Data privacy is positioned to continue growing in importance across higher education, following information security's trajectory over the past ten years. The situation created by the pandemic and the rise of contact tracing has highlighted the need for people to think about privacy in new ways. Institutions are working to uphold laws and regulations related to data protection, but people are starting to think more broadly than simple compliance, focusing on the ethics of personal data recording and processing. As we move forward, privacy must be included in plans for digital literacy, to help students better understand their rights and the ways their data are being used not only in higher education but in society at large. The better educated the population is, the easier it will be to ensure that privacy is protected as a right and not merely available as a privilege.
Based on this research, the major focus for privacy in higher education right now needs to be the creation of privacy roles and staff positions and on the expansion of assessments of both the internal and external collection and use of personal data. Once an institution can identify and explain how, why, and where personal data are being collected across the system, it can focus efforts on building trust with staff, faculty, and students through transparency, policy, and awareness campaigns.
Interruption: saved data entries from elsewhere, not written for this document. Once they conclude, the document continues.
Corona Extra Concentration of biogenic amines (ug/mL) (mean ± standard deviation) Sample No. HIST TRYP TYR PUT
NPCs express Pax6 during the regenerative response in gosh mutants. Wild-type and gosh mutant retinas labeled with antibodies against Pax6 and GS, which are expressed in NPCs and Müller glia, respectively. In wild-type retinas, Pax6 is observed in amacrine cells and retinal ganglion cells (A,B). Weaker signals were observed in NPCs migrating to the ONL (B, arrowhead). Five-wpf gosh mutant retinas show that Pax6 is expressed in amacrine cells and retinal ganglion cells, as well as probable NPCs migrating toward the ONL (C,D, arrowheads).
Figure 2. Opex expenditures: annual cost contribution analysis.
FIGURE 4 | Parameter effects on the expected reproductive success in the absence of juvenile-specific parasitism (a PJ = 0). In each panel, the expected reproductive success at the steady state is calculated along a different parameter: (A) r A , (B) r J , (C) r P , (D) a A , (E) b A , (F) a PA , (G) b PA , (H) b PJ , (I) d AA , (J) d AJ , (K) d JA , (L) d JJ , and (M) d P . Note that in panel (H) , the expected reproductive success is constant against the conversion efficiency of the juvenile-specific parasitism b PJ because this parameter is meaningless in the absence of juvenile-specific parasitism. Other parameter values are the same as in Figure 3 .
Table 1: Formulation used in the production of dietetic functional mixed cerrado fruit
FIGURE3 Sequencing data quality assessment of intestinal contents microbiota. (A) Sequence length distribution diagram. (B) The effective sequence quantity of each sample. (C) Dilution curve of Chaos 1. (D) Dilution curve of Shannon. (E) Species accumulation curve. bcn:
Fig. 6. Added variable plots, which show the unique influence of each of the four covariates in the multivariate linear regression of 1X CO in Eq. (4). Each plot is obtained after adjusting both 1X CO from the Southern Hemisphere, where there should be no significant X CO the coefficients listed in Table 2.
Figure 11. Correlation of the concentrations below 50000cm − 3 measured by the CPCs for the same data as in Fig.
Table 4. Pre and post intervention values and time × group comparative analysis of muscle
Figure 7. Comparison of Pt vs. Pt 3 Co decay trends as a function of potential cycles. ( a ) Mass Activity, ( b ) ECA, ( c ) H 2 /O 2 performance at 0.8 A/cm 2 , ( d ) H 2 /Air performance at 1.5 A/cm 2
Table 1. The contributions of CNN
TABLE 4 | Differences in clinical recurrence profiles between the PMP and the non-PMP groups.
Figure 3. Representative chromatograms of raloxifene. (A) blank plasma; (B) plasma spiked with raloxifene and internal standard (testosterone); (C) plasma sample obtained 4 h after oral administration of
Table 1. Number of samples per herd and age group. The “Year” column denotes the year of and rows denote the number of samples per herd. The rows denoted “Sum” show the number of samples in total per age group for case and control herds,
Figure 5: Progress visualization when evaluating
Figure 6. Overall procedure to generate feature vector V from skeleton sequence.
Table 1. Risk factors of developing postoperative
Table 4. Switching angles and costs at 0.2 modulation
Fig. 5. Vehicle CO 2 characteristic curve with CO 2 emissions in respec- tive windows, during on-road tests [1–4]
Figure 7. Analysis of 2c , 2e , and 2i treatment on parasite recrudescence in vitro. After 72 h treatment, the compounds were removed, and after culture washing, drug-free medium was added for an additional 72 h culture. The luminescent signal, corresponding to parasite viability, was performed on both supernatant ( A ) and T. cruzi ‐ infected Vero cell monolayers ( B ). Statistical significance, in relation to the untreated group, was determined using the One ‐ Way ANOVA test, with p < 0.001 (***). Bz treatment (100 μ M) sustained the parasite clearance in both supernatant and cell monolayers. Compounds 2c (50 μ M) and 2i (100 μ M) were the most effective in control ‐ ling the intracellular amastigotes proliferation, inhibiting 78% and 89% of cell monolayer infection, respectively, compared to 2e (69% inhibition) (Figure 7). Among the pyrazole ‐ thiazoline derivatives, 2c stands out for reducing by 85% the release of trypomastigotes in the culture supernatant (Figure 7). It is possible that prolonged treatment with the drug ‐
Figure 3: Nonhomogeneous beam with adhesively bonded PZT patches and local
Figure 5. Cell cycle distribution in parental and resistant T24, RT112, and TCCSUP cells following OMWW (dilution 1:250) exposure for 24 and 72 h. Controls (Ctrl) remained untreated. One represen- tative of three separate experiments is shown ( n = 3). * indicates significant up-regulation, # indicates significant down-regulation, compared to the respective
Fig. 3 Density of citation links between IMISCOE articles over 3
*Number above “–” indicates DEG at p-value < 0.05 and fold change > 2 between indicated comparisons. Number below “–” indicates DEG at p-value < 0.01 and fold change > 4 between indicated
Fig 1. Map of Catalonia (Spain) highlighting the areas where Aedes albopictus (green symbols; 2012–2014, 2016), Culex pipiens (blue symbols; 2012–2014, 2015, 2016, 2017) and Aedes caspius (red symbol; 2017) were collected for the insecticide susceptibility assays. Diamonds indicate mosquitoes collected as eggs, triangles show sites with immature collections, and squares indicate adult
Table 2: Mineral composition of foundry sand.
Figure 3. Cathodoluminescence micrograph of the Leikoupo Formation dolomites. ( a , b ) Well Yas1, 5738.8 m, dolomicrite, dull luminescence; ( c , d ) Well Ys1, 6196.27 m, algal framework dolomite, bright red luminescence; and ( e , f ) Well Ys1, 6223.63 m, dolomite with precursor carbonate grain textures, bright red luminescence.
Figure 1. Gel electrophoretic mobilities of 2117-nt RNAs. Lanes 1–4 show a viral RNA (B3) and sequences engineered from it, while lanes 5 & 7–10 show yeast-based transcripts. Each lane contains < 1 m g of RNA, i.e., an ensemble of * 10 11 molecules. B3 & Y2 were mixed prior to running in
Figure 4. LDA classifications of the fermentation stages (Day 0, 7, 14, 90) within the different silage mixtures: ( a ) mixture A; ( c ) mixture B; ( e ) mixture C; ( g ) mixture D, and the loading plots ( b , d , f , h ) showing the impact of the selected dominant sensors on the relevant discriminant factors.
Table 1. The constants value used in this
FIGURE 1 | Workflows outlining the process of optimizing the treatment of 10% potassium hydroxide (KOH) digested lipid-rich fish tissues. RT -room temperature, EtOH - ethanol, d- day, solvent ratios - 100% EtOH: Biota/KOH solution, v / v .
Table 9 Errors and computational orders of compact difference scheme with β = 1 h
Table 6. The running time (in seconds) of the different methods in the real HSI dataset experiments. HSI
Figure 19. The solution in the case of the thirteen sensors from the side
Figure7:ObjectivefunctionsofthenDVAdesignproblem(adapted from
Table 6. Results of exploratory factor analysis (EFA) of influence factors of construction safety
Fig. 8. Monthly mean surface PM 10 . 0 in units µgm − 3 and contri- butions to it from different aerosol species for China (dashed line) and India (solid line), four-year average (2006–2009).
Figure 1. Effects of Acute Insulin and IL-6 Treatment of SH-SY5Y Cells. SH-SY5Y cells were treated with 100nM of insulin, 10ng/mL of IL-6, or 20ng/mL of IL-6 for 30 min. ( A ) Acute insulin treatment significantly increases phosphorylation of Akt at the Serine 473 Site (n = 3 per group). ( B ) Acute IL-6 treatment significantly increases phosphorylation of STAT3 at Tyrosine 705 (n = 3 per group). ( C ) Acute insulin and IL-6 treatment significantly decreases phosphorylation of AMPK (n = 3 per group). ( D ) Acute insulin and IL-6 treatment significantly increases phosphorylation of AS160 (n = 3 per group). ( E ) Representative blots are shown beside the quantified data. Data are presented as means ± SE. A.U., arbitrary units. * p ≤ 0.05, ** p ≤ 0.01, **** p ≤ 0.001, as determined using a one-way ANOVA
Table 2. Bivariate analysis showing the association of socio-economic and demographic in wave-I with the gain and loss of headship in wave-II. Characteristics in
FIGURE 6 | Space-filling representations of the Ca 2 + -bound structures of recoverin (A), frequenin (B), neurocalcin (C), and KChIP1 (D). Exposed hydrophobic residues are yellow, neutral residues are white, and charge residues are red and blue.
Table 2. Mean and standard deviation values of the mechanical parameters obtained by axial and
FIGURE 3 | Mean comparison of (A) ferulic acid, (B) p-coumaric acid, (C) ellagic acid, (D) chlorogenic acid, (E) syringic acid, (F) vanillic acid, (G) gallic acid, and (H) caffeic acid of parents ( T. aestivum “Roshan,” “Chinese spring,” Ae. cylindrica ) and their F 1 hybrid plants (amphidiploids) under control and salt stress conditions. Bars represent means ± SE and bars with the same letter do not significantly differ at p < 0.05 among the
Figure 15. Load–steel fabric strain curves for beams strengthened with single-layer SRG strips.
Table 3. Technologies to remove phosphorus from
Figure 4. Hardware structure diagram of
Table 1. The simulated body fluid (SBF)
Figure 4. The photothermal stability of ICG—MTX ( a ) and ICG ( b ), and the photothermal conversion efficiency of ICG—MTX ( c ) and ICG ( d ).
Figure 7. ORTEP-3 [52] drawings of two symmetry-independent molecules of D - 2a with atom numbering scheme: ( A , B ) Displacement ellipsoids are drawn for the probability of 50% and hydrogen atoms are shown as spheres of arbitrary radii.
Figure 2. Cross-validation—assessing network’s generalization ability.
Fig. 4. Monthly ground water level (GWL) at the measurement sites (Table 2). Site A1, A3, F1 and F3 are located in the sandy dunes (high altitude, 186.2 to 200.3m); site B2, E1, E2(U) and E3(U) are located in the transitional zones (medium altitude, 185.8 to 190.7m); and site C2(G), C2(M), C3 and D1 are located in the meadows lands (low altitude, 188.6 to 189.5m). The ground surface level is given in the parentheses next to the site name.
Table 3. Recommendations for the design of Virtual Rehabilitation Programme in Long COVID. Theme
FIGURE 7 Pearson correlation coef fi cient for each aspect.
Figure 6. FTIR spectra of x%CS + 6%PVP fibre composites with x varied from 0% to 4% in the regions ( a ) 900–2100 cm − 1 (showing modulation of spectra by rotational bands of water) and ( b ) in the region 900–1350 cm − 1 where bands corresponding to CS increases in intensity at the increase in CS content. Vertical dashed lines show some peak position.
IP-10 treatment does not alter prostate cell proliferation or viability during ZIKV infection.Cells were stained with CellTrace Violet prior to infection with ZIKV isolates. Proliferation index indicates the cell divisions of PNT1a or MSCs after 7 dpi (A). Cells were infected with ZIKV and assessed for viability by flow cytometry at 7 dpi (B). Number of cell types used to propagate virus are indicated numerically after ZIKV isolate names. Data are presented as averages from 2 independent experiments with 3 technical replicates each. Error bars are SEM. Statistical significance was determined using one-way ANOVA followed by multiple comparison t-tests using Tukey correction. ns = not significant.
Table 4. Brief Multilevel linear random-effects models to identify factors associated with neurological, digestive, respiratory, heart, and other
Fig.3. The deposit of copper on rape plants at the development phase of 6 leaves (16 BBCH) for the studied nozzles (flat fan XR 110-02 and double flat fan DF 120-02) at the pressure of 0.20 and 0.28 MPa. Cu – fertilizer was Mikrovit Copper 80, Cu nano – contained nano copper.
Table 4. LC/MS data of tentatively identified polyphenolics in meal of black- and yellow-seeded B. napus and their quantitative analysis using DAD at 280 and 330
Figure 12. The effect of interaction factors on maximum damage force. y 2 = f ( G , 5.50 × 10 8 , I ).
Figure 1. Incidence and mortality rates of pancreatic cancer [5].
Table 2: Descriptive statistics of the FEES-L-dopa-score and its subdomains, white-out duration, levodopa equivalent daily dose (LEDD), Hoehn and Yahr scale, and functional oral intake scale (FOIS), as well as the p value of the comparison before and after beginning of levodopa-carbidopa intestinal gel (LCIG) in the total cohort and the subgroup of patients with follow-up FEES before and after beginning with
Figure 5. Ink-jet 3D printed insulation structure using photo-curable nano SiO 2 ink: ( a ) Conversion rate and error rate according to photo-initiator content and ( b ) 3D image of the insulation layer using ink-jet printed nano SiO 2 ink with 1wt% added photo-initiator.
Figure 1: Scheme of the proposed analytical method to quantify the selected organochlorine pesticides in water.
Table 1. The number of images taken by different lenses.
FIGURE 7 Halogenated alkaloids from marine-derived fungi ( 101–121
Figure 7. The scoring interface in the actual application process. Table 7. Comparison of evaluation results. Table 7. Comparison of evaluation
Working to show the value of privacy to faculty and staff will help reduce the perception of privacy as a roadblock or cause of delay in our work and will help build an informed privacy community at the institution. Each step of progress that is taken and shared with other institutional members increases privacy awareness, helps increase the number of people at the institution incorporating privacy throughout their work, and moves the higher education community closer to a brighter future of privacy management.